Dataset entries:
========================================
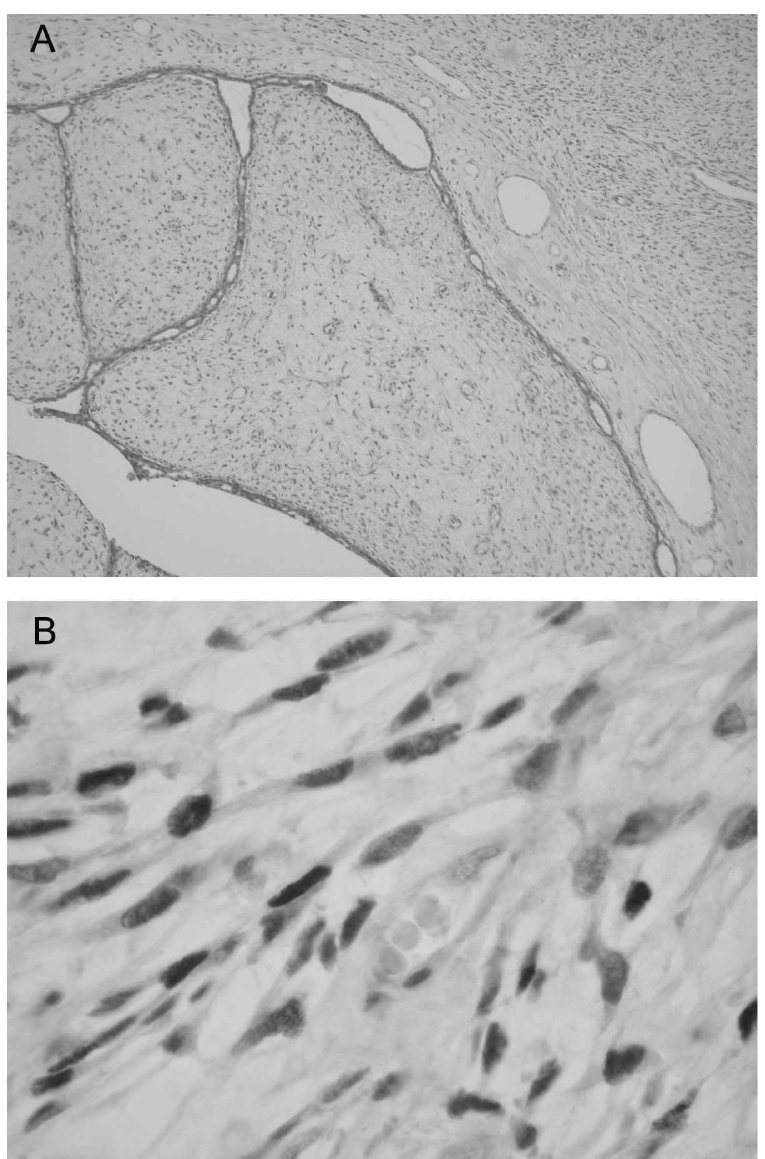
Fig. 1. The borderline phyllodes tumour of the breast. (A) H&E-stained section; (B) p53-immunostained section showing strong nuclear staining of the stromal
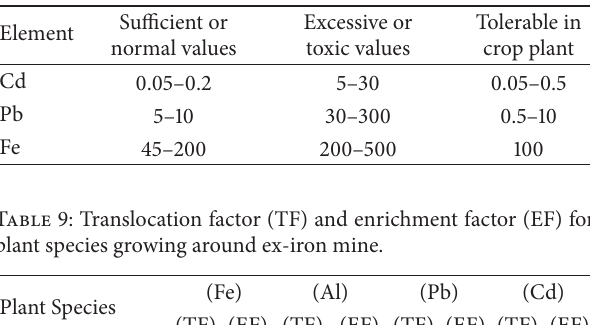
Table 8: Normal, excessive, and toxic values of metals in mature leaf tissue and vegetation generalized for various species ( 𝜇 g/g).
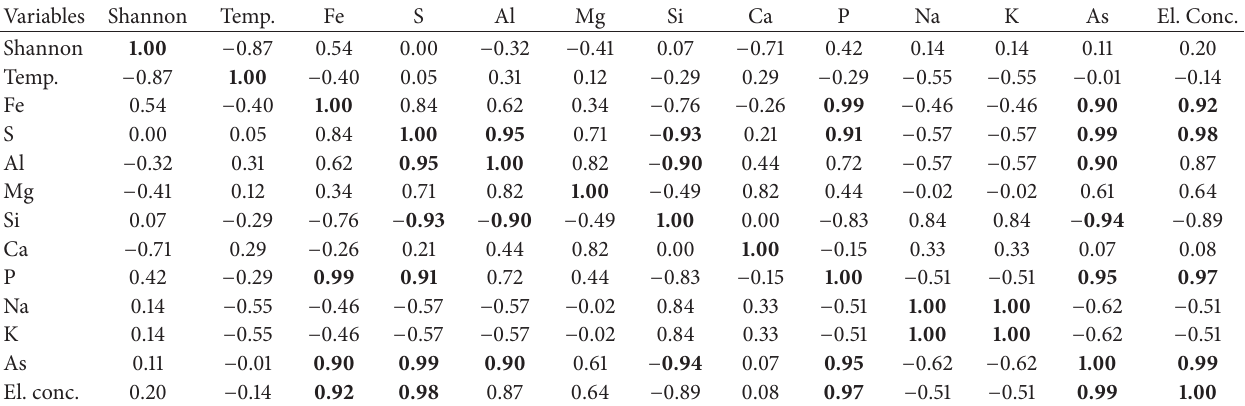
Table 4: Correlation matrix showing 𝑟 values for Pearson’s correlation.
========================================
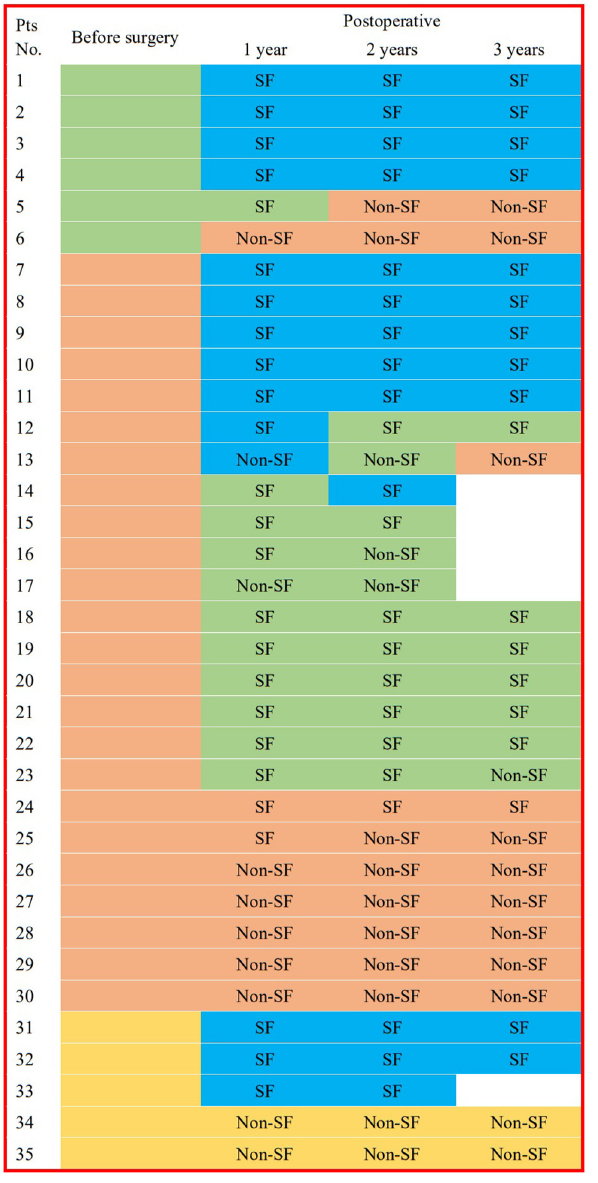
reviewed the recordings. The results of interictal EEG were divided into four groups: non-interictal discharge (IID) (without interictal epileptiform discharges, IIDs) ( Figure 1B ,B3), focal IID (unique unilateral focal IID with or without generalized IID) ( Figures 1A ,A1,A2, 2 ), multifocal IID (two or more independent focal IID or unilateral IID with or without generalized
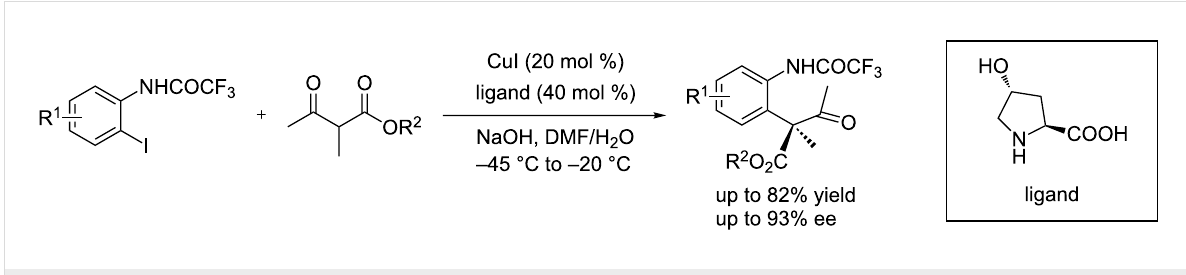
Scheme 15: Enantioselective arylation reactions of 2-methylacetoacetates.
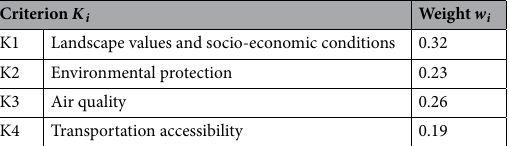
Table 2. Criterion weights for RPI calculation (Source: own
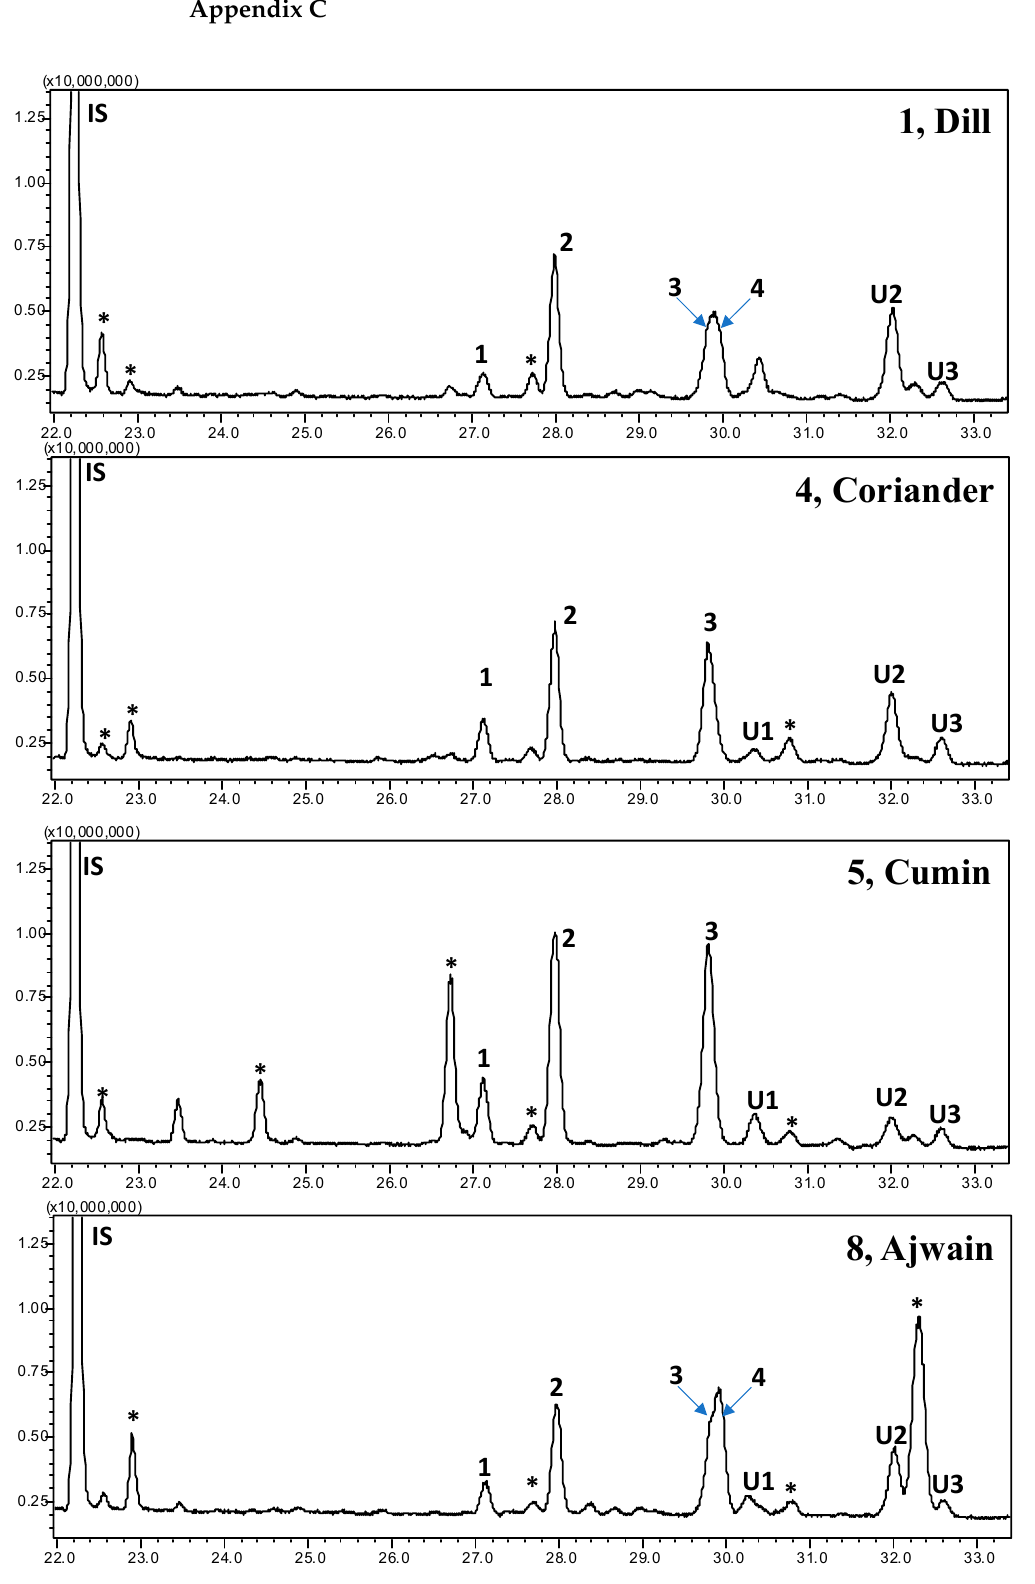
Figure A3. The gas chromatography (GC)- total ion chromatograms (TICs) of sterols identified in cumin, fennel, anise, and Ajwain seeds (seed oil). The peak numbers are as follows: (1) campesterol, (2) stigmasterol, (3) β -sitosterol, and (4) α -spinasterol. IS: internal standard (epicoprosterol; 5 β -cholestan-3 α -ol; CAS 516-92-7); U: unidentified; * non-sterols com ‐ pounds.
========================================
Work instructions: If a line of the entries contains the string "generalized", it counts; report how many such lines there are, as a bare number.

Answer to the exercise: 2